Showing posts with label CSA. Show all posts
Showing posts with label CSA. Show all posts

Thursday, July 24, 2008

Summer favorites

Someone recently asked me about the cost of a CSA v what I'd spend at the grocery store.

We pay about $14 a week, which is slightly more per week than we paid last year, but our farmer this year grows more "backyard garden" kind of stuff, which is a bigger hit with the fam. This cost obviously differs among farmers, regions, items grown and how organic the farmer is.

One green pepper; two onions; two tomatoes (yeah! tomatoes); three cucumbers; three pickling cucumbers; four banana peppers; one eggplant; three Japanese eggplants; up to four zucchini (I only took two because, frankly, I don't want any more zucchini); one head of leaf lettuce; one bunch of basil; one bunch of carrots; one head of garlic.

And music please.

A dozen ears of corn!!!
After several months of the constant mantra "I don't like it" from my super-picky 2-year-old, this was indeed a welcome addition to the dinner table.

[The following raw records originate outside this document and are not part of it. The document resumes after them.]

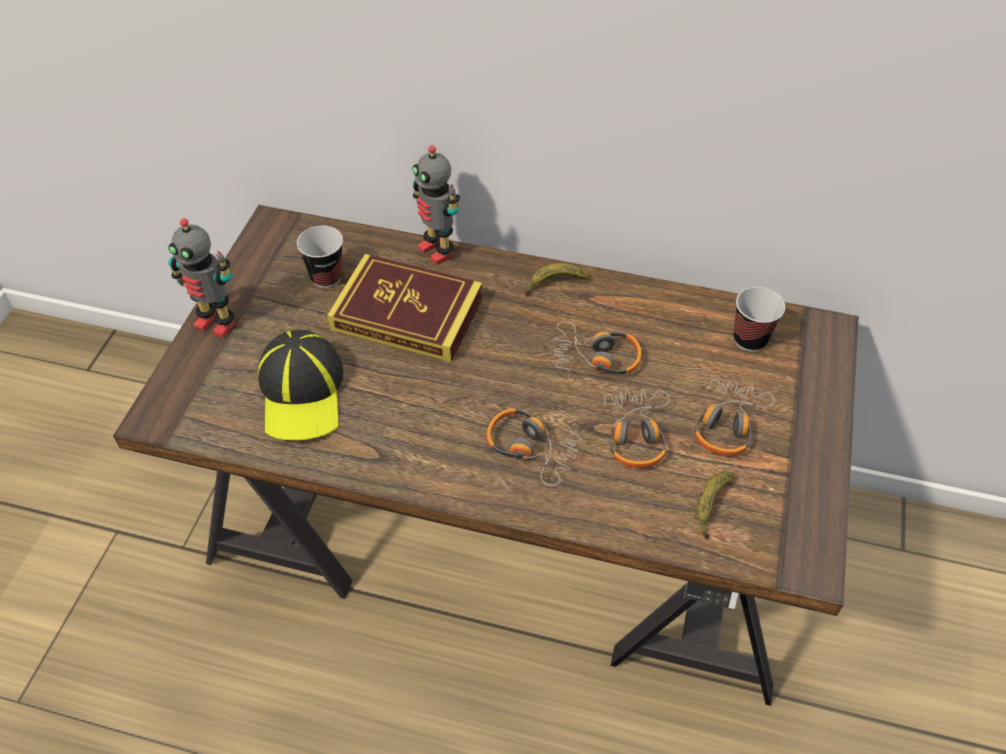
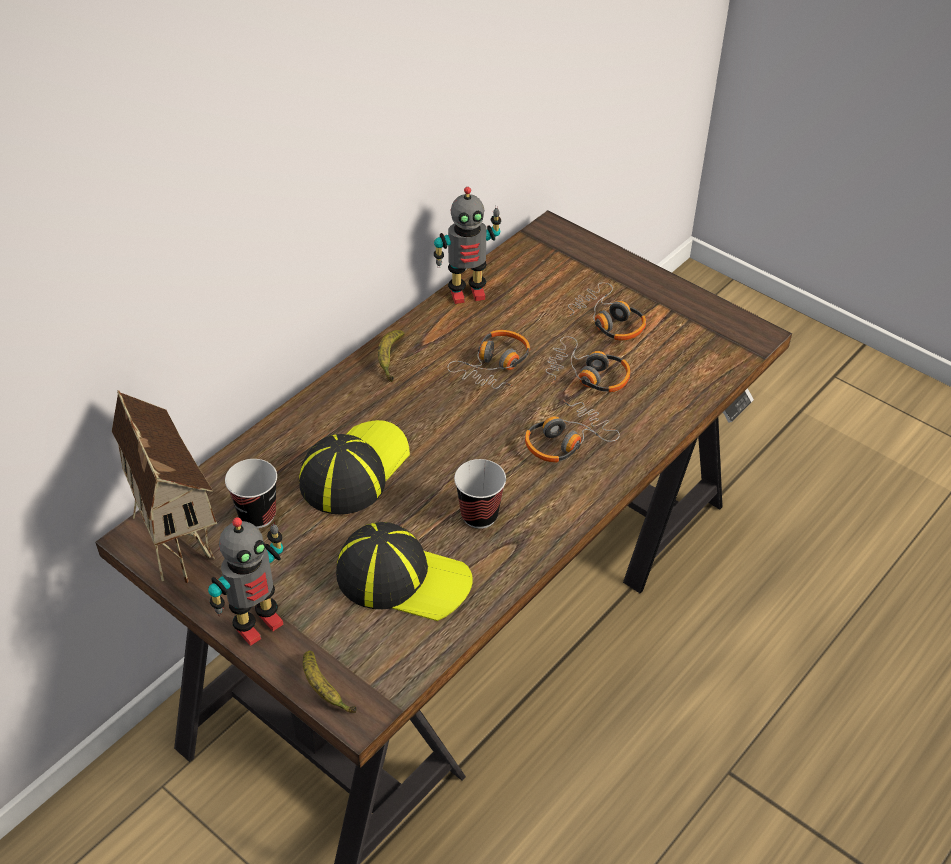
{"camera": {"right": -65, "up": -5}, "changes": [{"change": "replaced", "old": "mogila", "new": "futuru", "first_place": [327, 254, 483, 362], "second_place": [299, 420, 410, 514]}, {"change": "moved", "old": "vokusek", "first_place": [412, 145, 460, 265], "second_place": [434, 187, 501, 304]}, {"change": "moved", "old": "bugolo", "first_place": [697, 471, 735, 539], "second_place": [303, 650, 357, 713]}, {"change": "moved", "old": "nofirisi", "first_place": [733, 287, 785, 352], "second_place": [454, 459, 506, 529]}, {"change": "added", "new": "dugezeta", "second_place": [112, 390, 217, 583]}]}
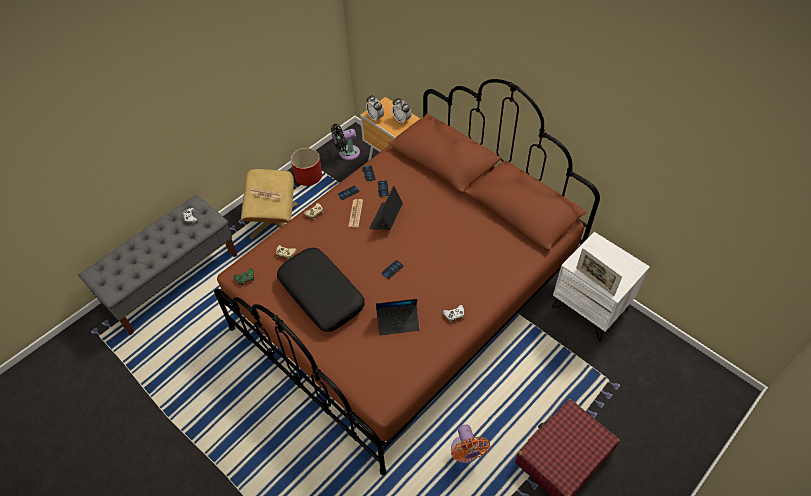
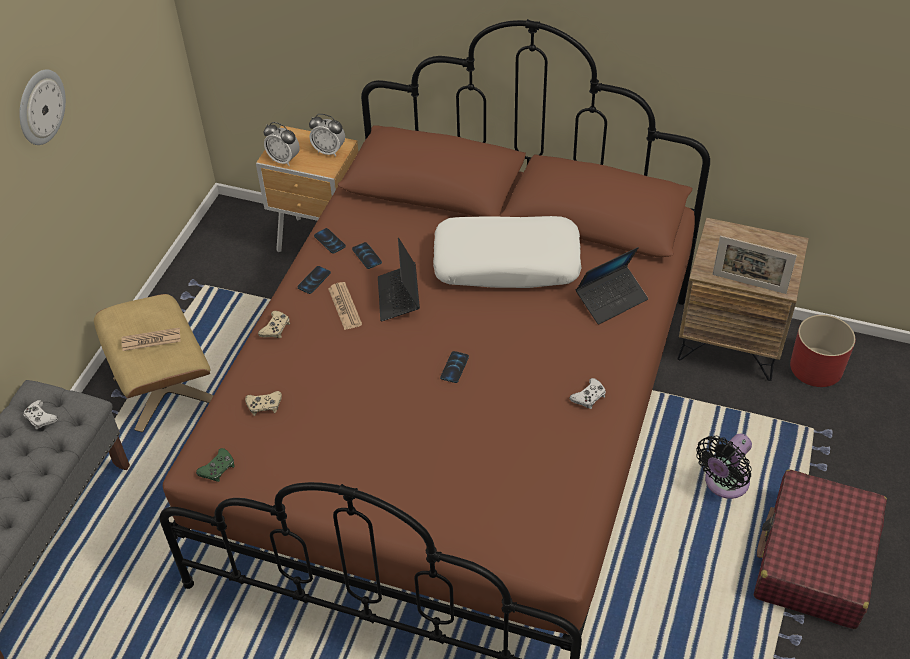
{"camera": {"right": -25, "up": -5}, "changes": [{"change": "removed", "old": "black_biraguvol", "first_place": [277, 248, 365, 332]}, {"change": "moved", "old": "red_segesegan", "first_place": [291, 148, 322, 186], "second_place": [790, 315, 855, 387]}, {"change": "moved", "old": "black_mizudadek", "first_place": [331, 124, 360, 160], "second_place": [696, 434, 752, 499]}, {"change": "moved", "old": "noditek", "first_place": [376, 299, 420, 335], "second_place": [576, 247, 648, 324]}, {"change": "removed", "old": "orange_mizudadek", "first_place": [451, 425, 490, 463]}, {"change": "recoloured", "old": "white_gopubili", "new": "brown_gopubili", "first_place": [552, 232, 650, 341], "second_place": [677, 218, 809, 381]}, {"change": "added", "new": "bitukize", "second_place": [19, 69, 66, 145]}, {"change": "added", "new": "white_biraguvol", "second_place": [433, 216, 582, 288]}]}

(note* I checked at Meijer yesterday and calculated $14 without counting the zucchini, garlic or tomatoes. I definitely feel like I got a deal.)

Wednesday, May 21, 2008

Summer starts.... NOW

Our CSA started today. Hooray!

Today, the girls and I went over on the bike (it's a long haul and through some pretty busy sections of town so my husband will generally pick up after work but he couldn't today so, in the words of our beloved heroin Dora, "Lo hicimos.") and picked up our bounty of lettuce, spinach, radishes, green onions and Japanese greens. Even with a crappy, cold spring, we got a pretty nice supply of green leafies.

Belonging to a CSA
is about the best thing, other than giving up a car, we've done to go green. It's a bit of cash all at once (about $300 at the beginning of the season) but you get a nice supply of veggies each week and you get the freshest of the fresh. This means eating in season and not having to stand in the grocery store produce section for 30 minutes deciding what to buy.

And it feels so awesome to support local farmers. This might have been our first pickup, but they also had a surplus of asparagus at the beginning of the season that they gave to their members, for free. Two pounds of unexpected asparagus! You just can't beat that.

Long live community supported agriculture. And summer.